Antikapitalisten sorgen in Katalonien für Ordnung

Vidal Aragonés von der linksradikalen CUP über ihre surreale Vermittlung bei der Regierungsbildung im Unabhängigkeitslager

  • Ralf Streck
  • Lesedauer: 4 Min.

Diesen Freitag wird Pere Aragonès von der sozialdemokratischen Republikanischen Linken Kataloniens (ERC) auch mit den Stimmen der linksradikalen CUP zum neuen Präsidenten Kataloniens gewählt. Wieso hat es drei Monate gedauert, bis sich die ERC und die konservative »Junts per Catalunya« (Gemeinsam für Katalonien/Junts) auf eine Koalition geeinigt haben?

Es ging weniger um politische Differenzen, sondern darum, wie man dieses Autonomiegebiet Katalonien verwaltet, wer mehr vom Haushalt verantwortet. Andere Fragen erschienen uns eher untergeordnet, wie die Rolle des Republikrats von Carles Puigdemont (im Exil in Belgien, d. Red.) oder ob man eine gemeinsame Linie im spanischen Parlament in Madrid fährt.

Die zivile Katalanische Nationalversammlung (ANC) hatte auf einer Großkundgebung am Sonntag mit dem Bruch gedroht, sollten es keine Regierung geben, welche das Unabhängigkeitslager vertritt. Welche Bedeutung kam der Mobilisierung der Basis zu, um Neuwahlen abzuwenden?

Interview

Vidal Aragonés saß für die antikapitalistischen CUP bis 2021 im Parlament von Katalonien. Da CUP-Parlamentarier nur eine Legislatur ein Amt bekleiden dürfen, arbeitet der aus der Arbeiterstadt Cornellá de Llobregat kommende Jurist nun wieder als Professor an der Autonomen Universität in Barcelona und als Arbeitsrechtler im Anwaltskollektiv Ronda. Über die Regierungsbildung sprach mit ihm für »nd« Ralf Streck.

Die Bewegung war praktisch einstimmig dafür, dass es diese Regierung geben muss. Die Mobilisierung der Straße kam spät, als fast feststand, dass es eine ERC-Junts-Regierung geben würde. Junts hat taktiert, wenn man sich die Verteilung der Ministerien anschaut, dann hat der Wahlsieger ERC nicht das entsprechende Gewicht erhalten. War eine Mobilisierung in anderen Momenten entscheidend, war es sie in diesem Fall nicht.

Ist es nicht merkwürdig, dass die linksradikale CUP zwischen Sozialdemokraten und Christdemokraten vermitteln musste?

Das ist surrealistisch, dass wir als Antikapitalisten Ordnung schaffen mussten.

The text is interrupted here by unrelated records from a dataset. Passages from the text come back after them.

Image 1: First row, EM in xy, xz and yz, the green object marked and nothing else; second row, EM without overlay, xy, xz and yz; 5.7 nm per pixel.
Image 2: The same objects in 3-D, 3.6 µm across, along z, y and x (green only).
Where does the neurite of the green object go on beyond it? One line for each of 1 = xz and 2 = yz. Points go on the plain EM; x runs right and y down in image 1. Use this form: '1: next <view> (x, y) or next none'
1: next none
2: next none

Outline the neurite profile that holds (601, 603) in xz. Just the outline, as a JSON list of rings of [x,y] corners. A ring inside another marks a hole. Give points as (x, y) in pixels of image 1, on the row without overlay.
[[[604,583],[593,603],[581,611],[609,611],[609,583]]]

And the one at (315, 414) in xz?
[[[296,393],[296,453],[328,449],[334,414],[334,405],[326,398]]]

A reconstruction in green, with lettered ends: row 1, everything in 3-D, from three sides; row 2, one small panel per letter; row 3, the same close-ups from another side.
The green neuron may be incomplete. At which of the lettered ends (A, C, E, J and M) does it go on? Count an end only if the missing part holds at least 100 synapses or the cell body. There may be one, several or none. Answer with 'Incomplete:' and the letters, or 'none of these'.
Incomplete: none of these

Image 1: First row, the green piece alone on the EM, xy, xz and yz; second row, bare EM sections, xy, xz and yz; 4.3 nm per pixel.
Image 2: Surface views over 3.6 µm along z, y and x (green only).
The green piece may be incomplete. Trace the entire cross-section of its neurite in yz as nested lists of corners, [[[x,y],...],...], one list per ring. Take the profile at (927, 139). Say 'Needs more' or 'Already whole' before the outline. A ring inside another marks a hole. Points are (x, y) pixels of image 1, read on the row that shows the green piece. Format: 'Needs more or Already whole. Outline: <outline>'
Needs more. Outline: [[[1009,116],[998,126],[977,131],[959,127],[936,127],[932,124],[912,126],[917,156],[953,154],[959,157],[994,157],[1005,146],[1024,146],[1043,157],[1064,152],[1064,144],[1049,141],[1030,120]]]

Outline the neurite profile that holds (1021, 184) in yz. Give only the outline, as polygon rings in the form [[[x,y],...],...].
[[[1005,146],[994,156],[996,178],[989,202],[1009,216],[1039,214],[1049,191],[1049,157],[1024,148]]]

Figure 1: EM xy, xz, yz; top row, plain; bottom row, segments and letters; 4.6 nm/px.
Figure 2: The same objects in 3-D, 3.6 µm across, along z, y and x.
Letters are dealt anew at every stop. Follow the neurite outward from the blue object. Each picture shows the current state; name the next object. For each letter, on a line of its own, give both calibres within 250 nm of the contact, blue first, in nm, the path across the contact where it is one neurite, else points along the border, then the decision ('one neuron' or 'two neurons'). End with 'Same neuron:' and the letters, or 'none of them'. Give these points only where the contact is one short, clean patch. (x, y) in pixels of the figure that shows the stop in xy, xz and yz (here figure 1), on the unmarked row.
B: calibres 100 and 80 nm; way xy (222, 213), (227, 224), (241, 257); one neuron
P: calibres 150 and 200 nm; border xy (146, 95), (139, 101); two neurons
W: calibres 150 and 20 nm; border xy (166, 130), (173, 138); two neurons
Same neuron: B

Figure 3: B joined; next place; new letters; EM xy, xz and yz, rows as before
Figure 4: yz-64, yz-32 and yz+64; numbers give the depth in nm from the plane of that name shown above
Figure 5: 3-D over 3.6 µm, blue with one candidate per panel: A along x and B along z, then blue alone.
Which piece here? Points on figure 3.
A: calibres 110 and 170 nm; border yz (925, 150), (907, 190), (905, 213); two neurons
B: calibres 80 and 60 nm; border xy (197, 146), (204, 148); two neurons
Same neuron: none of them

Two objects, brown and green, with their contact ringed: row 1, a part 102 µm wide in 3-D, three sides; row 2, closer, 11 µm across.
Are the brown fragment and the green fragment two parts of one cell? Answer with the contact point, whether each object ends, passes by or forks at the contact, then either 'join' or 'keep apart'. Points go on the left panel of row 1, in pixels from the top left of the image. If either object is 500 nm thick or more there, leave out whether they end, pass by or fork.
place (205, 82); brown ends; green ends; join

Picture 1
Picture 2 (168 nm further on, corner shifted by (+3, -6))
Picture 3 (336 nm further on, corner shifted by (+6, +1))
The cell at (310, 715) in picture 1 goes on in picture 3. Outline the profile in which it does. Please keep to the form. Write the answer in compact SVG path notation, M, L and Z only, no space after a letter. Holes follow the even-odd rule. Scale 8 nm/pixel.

Das ist aber ein Teil der komplexen Situation in einem Prozess zur Befreiung Kataloniens. Man muss, um die Politik und die Dynamik der CUP zu verstehen, zwei Sachen klar haben: Wir treten gleichberechtigt für die nationale und die soziale Befreiung und den Sozialismus ein. Im nationalen Aufbau ist unsere Rolle nun die, eine Regierung von Unabhängigkeitsparteien zu ermöglichen, um Neuwahlen zu verhindern.

Was konnte die CUP durchsetzen? Blieb das Abkommen zwischen CUP und ERC unangetastet, dass es einen Linksschwenk geben soll, ein Grundeinkommen, einen Rettungsplan für einfache Leute, Abschaffung der Hartschaum-Geschosse bei der Polizei …?

Wir haben nur ein Abkommen mit der ERC. Das besteht weiterhin. Eine andere Sache ist, dass im Pakt zwischen ERC und Junts Teile fehlen, die wir mit der ERC vereinbart haben. Es war klar, dass Junts nicht alles mittragen würde. Man braucht aber eine absolute Mehrheit im Parlament. Was umgesetzt wird, hängt aber nicht davon ab, was Junts will, sondern von der Mobilisierung der Straße.

Welche Rolle wird Puigdemont spielen? Die ERC hatte die Frage des Republikrats ziemlich hochgespielt und von »Kontrolle aus Brüssel« gesprochen.

Puigdemont wird die gleiche Rolle wie bisher spielen, da er verschiedene politische Strömungen der Bewegung repräsentiert. Das ist eine Realität. Er macht als Exilpräsident Vorschläge, doch er bestimmt nicht die Tagespolitik. Wer glaubt, dass er bald keine Rolle mehr spielen wird, irrt sich. Wer meint, dass entscheidende Vorstöße aus dem Republikrat kommen, irrt sich auch.

Was erwarten Sie von dieser Regierung, in der die beiden Protagonisten sehr verschiedene Vorstellungen haben? Die ERC stützt in Madrid den Sozialdemokraten Pedro Sánchez, erreicht dafür kaum etwas, während die CUP dort in klarer Opposition mit Junts in einem Boot sitzt.

Wir haben wenig Hoffnungen, aber wir können nicht ständig wählen. Es besteht die Gefahr, dass sich Leute abwenden und die Bewegung und die Linke an Kraft verlieren. Wir wollen in Richtung Unabhängigkeit und in der sozialen Frage vorankommen. Wir werden Druck machen. Wenn wir sehen, dass nur eine Autonomie gemanagt werden soll und soziale Verbesserungen nicht umgesetzt werden, werden wir harte Oppositionspolitik machen, im Parlament und auf der Straße.

Wäre nicht auch eine Linksregierung mit spanischen Sozialdemokraten, dem PSOE-Ableger PSC, und dem Podemos-Ableger En Comú möglich gewesen?

Eine Regierung aus Sozialdemokraten, ERC und En Comú war unmöglich, da PSC und ERC sie abgelehnt haben. Wir sollten nicht vergessen, dass die PSC hinter der brutalen Repression hier steht und noch rechts von der SPD positioniert ist. Wir können sie deshalb nicht unterstützen. En Comú regiert dagegen in Spanien mit. Trotz aller Versprechungen wurden weder die Arbeitsmarktreformen, noch repressive Gesetze wie das Maulkorbgesetz gestrichen oder Antworten auf die dramatische Wohnungsfrage gegeben. Wir würden mit ihnen etwas Gemeinsames aufbauen, doch wenn ihr Projekt mit dem der PSOE verbunden ist und sie an der Regierung alle Forderungen aufgeben, geht das nicht.